WAF Blocking Internal Traffic Between Yves and Zed
In certain environments, WAF policies are applied not
only to external client traffic (browser→Yves),
but also to internal requests between Yves and Zed. This
creates false positives and leads to request failures when
enriched or user-originated data, already sanitized
upstream, is blocked a second time.
A typical example is the transfer
of CustomerTransfer objects from Yves to Zed.
For example, a password hash in the payload may
contain a “../” substring, triggering
a WAF rule intended to block path traversal attempts.
Another case occurs in Agent Mode, where XSS protection
rules blocked selection of a customer with
a company name that included special characters, for
example, “CAF’&THÉ”. This again
caused a WAF false positive on Yves→Zed
request, and the blocking occurred silently —
no error is logged in New Relic or backend
logs, complicating detection and diagnosis.
In both cases, the problem was not with malicious input,
but with legitimate data originating from the database or user
input that had already passed WAF filtering at the
browser→Yves boundary.
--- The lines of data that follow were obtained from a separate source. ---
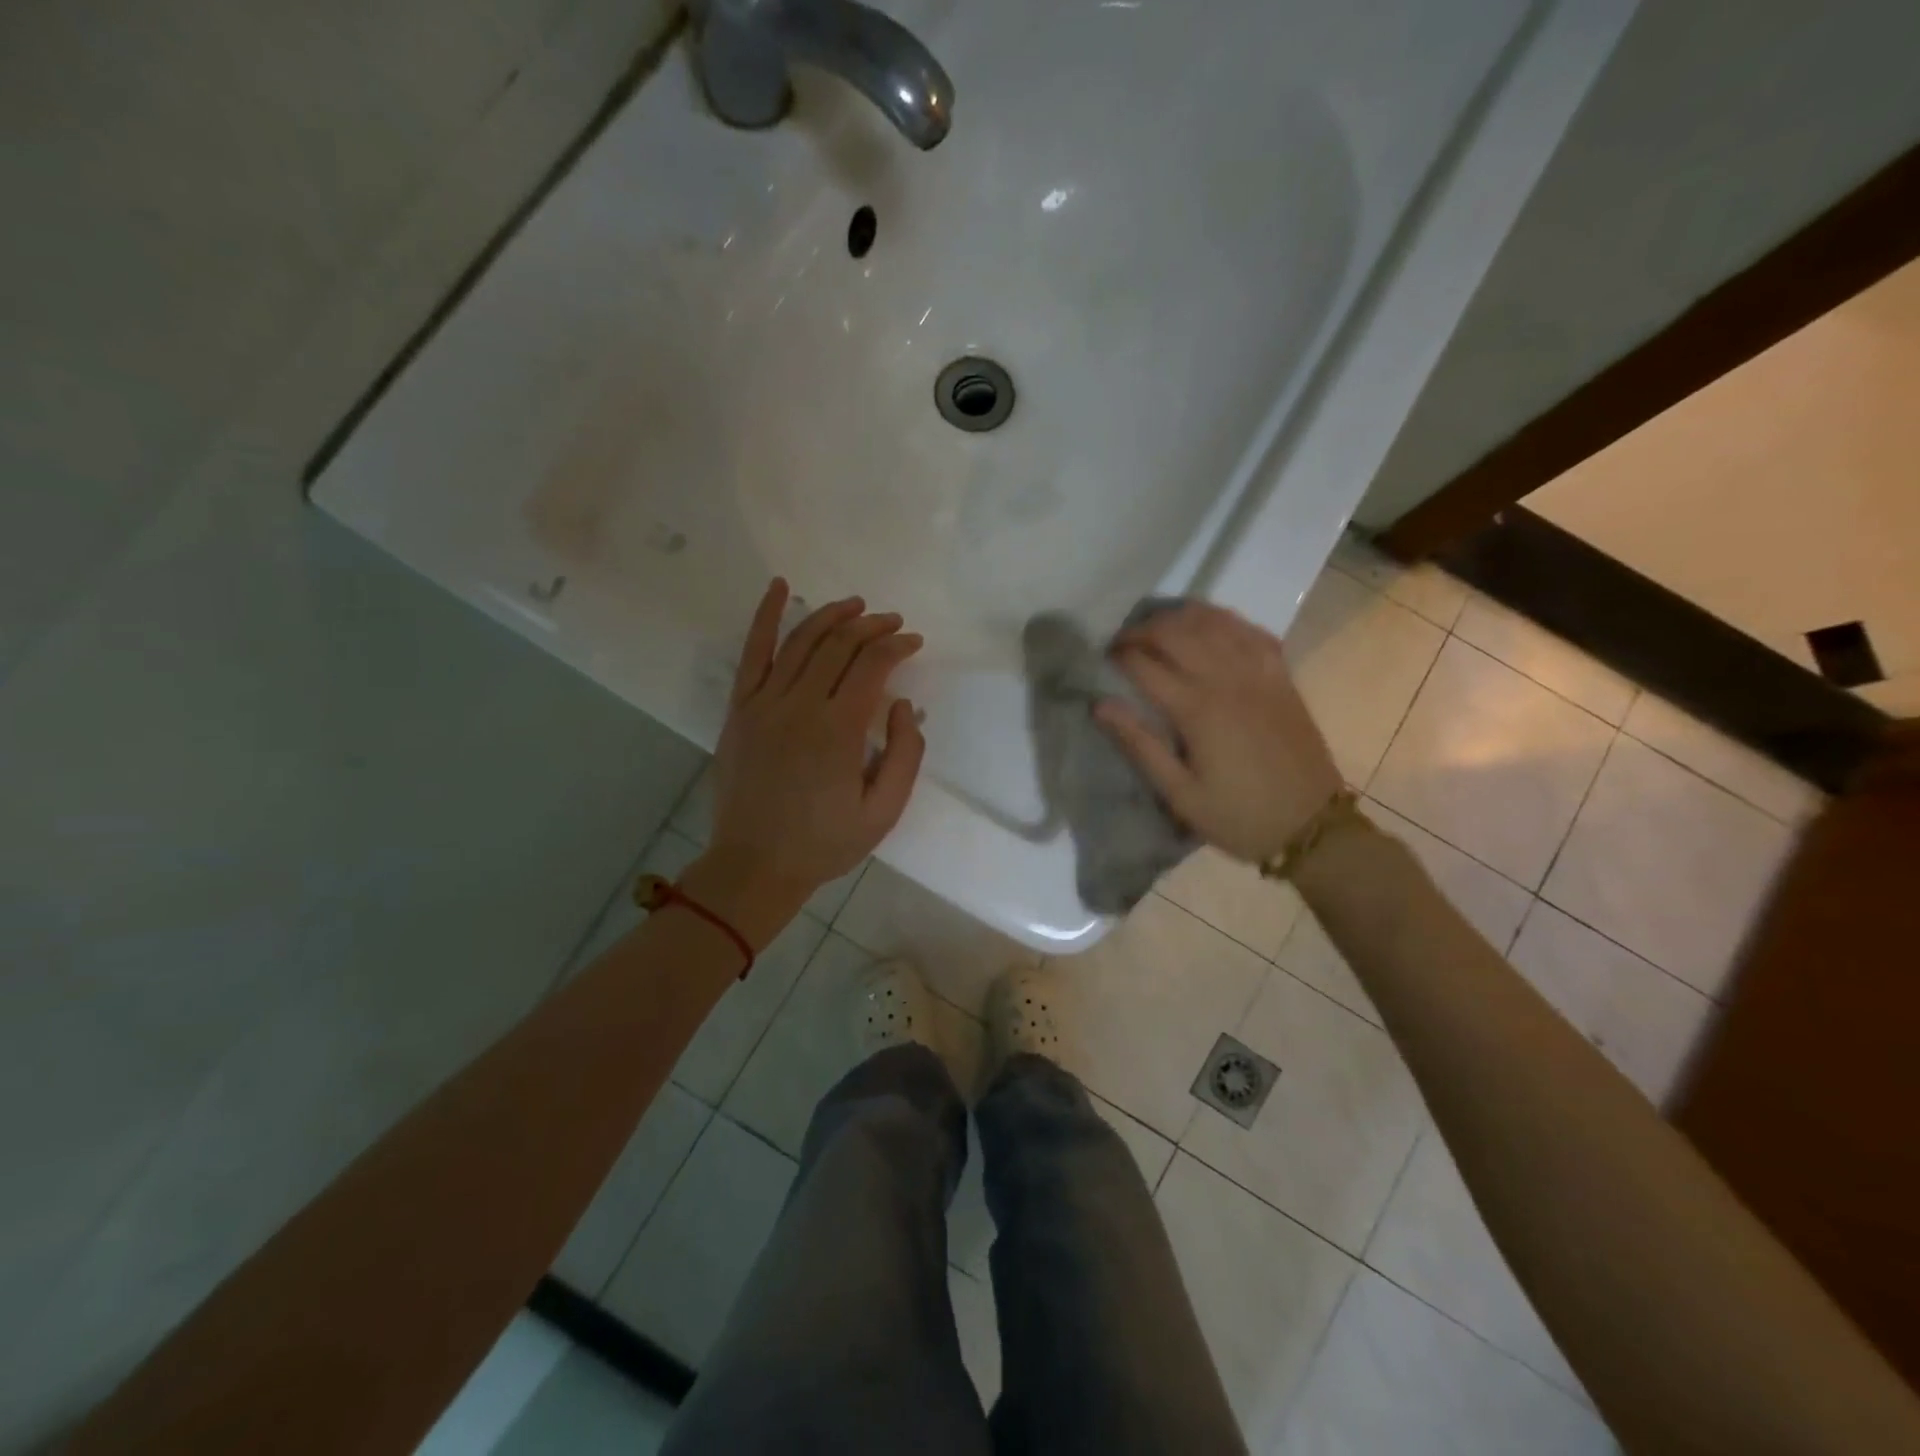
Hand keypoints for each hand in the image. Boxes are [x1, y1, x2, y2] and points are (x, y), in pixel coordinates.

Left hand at [696, 580, 925, 935]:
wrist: (755, 865)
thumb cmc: (825, 843)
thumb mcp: (884, 811)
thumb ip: (905, 754)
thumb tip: (901, 704)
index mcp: (839, 730)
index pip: (873, 665)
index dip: (898, 645)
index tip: (914, 642)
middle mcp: (800, 705)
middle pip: (839, 644)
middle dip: (872, 625)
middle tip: (893, 623)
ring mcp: (763, 703)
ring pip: (801, 640)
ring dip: (832, 615)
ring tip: (856, 606)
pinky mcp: (740, 708)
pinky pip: (752, 652)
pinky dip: (765, 616)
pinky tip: (778, 587)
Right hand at [1097, 601, 1342, 863]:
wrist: (1312, 826)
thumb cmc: (1238, 816)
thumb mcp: (1180, 794)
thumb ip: (1139, 745)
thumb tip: (1100, 705)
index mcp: (1197, 710)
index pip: (1145, 664)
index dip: (1118, 655)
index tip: (1102, 659)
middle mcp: (1227, 679)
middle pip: (1176, 632)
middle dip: (1142, 629)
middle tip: (1123, 642)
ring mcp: (1259, 673)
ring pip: (1213, 622)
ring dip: (1179, 617)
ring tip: (1158, 628)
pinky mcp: (1281, 676)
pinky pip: (1250, 631)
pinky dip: (1224, 620)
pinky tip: (1209, 626)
Applying WAF rules again
on Yves→Zed traffic duplicates filtering effort and
introduces fragility without meaningful security gain.
Results:
– Internal requests blocked due to WAF false positives on harmless substrings (e.g., “../”, “&”, “””).
– Legitimate user flows break (e.g., agent cannot select a customer, checkout fails silently).
– Lack of observability: blocked requests never reach the backend and are not reported to monitoring tools.
Solution:
– Review infrastructure to determine whether WAF filtering on internal Yves→Zed traffic is necessary.
– If WAF filtering is required, apply a separate and more relaxed WAF rule set to internal traffic.
– If the options above are blocked, implement validation of data before passing transfer objects between Yves and Zed.
– Ensure observability for blocked requests. WAF responses on internal routes should be logged and monitored.
Autoscaling Group Misconfiguration Causing RabbitMQ Instability
Misconfigurations in autoscaling groups can lead
to unintended termination and restarts of RabbitMQ
instances in the managed Spryker infrastructure. While AWS
may automatically relaunch the instance, systems that rely
on persistent connections, such as Jenkins, can hang
when RabbitMQ becomes temporarily unavailable.
This issue often goes unnoticed initially. The storefront
continues to operate normally, but background processes
silently stall: order statuses no longer change, queues
are not processed, and asynchronous workflows stop functioning.
Jenkins tasks that depend on RabbitMQ may hang
indefinitely, effectively blocking the pipeline.
Results:
– RabbitMQ becomes intermittently unavailable due to autoscaling groups misconfigurations.
– Jenkins jobs hang, blocking background processing.
– OMS and event-driven features silently fail, leading to stuck orders and missing transitions.
– No proactive alerts or monitoring signals indicate the failure, delaying detection.
Solution:
– Resolution requires extended investigation and pointing Spryker support to specific symptoms indicating an infrastructure-level configuration error. Spryker support may initially report that the system is functioning as intended, which can significantly delay root cause identification and resolution.